TIMER/COUNTER OUTPUT COMPARE: This timer/counter output compare is an internal counting method used to count clock pulses. These clock pulses can be broken down with Prescaler to minimize the minimum counting limit. It is also attached to the external output pins which generate the output whenever the internal clock cycle has completed its limit. The ATtiny88 has two timers one is 8-bit and the second one is 16-bit time.
DEBUG PIN: Almost all microcontrollers can be programmed by serial or parallel methods, but some devices come with some other programming method. This microcontroller can be programmed by the SPI protocol. To program any microcontroller any device which has SPI pins will require a debug pin. In most of the microcontroller debug pins comes within the reset pin. ATtiny88 also has debugger pins that can be used by MOSI, MISO, and SCK pin to program the microcontroller.
POWER VARIATION: This feature doesn’t come in most of the microcontroller. This power variation gives the ability to the programmer to variate the performance and power consumption of the controller according to the requirement. Both power and performance have direct relation, in case of increasing performance the power consumption will be increased automatically.
WATCHDOG TIMER: It allows the device to reset itself in case of an error or getting stuck at some instruction to keep performing the operating and to keep the device active.
ATtiny88 Microcontroller Programming
To program Atmel microcontrollers, we always need a compiler.

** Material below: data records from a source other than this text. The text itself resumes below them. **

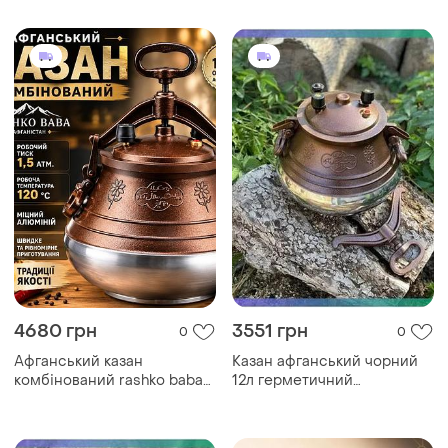
багаття
м’яса, тушкування
4680 грн
3551 грн
0
0
Афганський казан
Казан афганський чорний
комбінований rashko baba
12л герметичний
20 л алюмінієвий для плову,
алюмінієвий з кришкою для
м’яса, шурпи
приготування їжі на вогні
sku_2180-12b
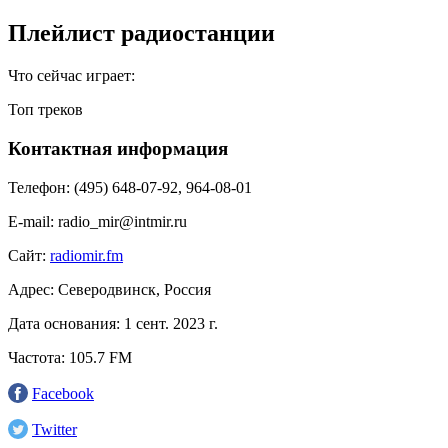
Плейлист радиостанции
Что сейчас играет:
Топ треков
Контактная информация
Телефон:
(495) 648-07-92, 964-08-01
E-mail:
radio_mir@intmir.ru
Сайт:
radiomir.fm
Адрес:
Северодвинск, Россия
Дата основания:
1 сент. 2023 г.
Частота:
105.7 FM
Facebook
Twitter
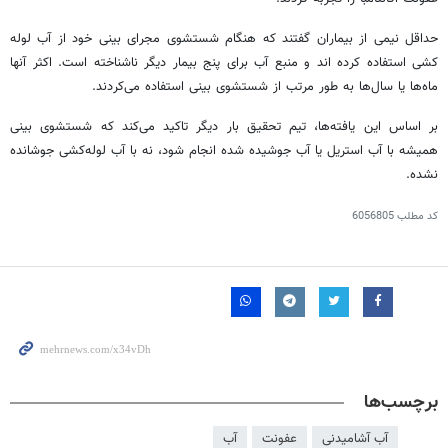
حداقل نیمی از بیماران گفتند که هنگام شستشوی مجرای بینی خود از آب لوله
کشی استفاده کرده
اند
و منبع آب برای پنج بیمار دیگر ناشناخته است. اکثر آنها
ماه‌ها یا سال‌ها به طور مرتب از شستشوی بینی استفاده می‌کردند.
بر اساس این یافته‌ها، تیم تحقیق بار دیگر تاکید می‌کند که شستشوی بینی
همیشه با آب استریل یا آب جوشیده شده انجام شود، نه با آب لوله‌کشی جوشانده
نشده.
کد مطلب
6056805
برچسب‌ها
آب آشامیدنی
عفونت
آب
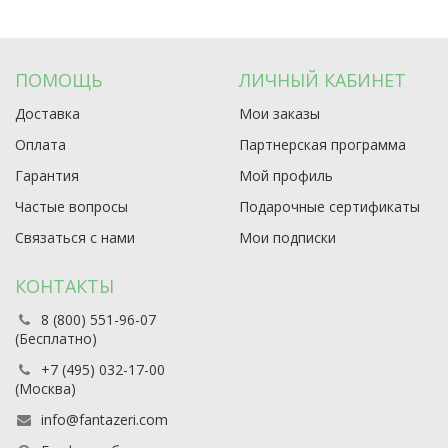
ПОМОЩЬ
ЛИЧНЫЙ КАБИНЕТ
Доставка
Мои заказы
Оплата
Партнерская программа
Гарантия
Мой профиль
Частые вопросы
Подарочные сертификаты
Связаться с нами
Мои подписки
КОНТАКТЫ
8 (800) 551-96-07
(Бесплатно)
+7 (495) 032-17-00
(Москва)
info@fantazeri.com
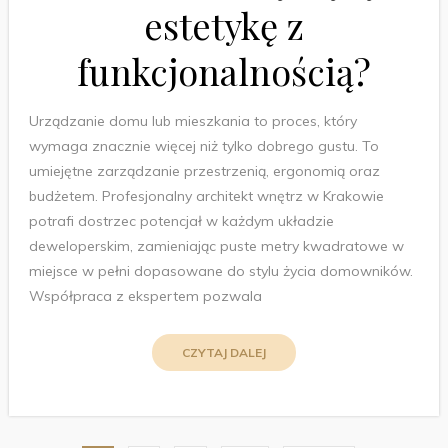
estetykę z
funkcjonalnością?
Urządzanie domu lub mieszkania to proces, który
wymaga znacznie więcej niż tylko dobrego gustu. To
umiejętne zarządzanie przestrzenią, ergonomią oraz
budżetem. Profesjonalny architekt wnętrz w Krakowie
potrafi dostrzec potencjał w każdym układzie
deweloperskim, zamieniając puste metry kwadratowe w
miejsce w pełni dopasowane do stylu życia domowników.
Współpraca z ekspertem pozwala
CZYTAJ DALEJ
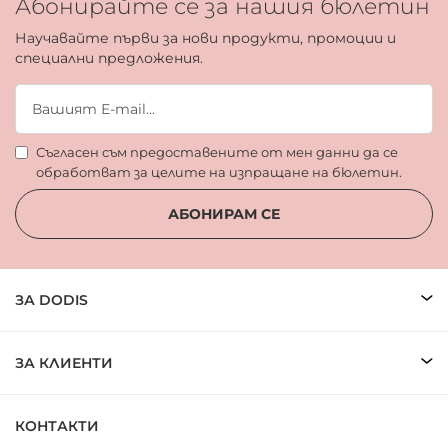
Абонирайте се за нашия бюлетин
Научавайте първи за нови продукти, промоции и
специални предложения.
Съгласен съм предоставените от мен данни да се
обработват за целите на изпращане на бюлетин.
АБОНИРАМ СЕ
ЗА DODIS
ЗА КЛИЕНТИ
КОНТАКТИ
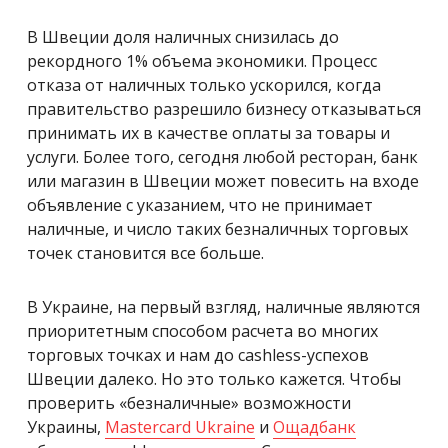
В Швеции доля наличных снизилась до
рекордного 1% объема экономики. Процесс
отказа от наличных только ускорился, когда
правительство разрешило бизнесу отказываться
принимать их в качестве оплаты за товары и
услуги. Более того, сегодня любой ресторан, банк
или магазин в Швеции может повесить на входе
объявление с указанием, что не принимает
наличные, и число таких безналичных торговых
точек становится все больше.
В Украине, на первый взгляд, наличные являются
приоритетным способом расчета во многих
торговых точках и нам до cashless-успехов
Швеции далеко. Но это только кажется. Чтобы
проверить «безналичные» возможности
Украины,
Mastercard Ukraine
и
Ощадбанк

These are the popular compilers used for programming in c language or assembly language.
- Atmel Studio ( Getting started guide on Avr studio)
- Mikro C for AVR
- AVR – GCC
- AVR – toolchain for Windows and Linux
2D Model
The dimension diagram for a 28 pin DIP package is shown here.
Applications Attiny88
- ATtiny88 is used in measuring and manipulation of analog signal output data.
- In industries, most of the small digital systems use ATtiny88 due to its power variation method.
- Power Regulation and SMPS uses the ATtiny88 to perform control operations.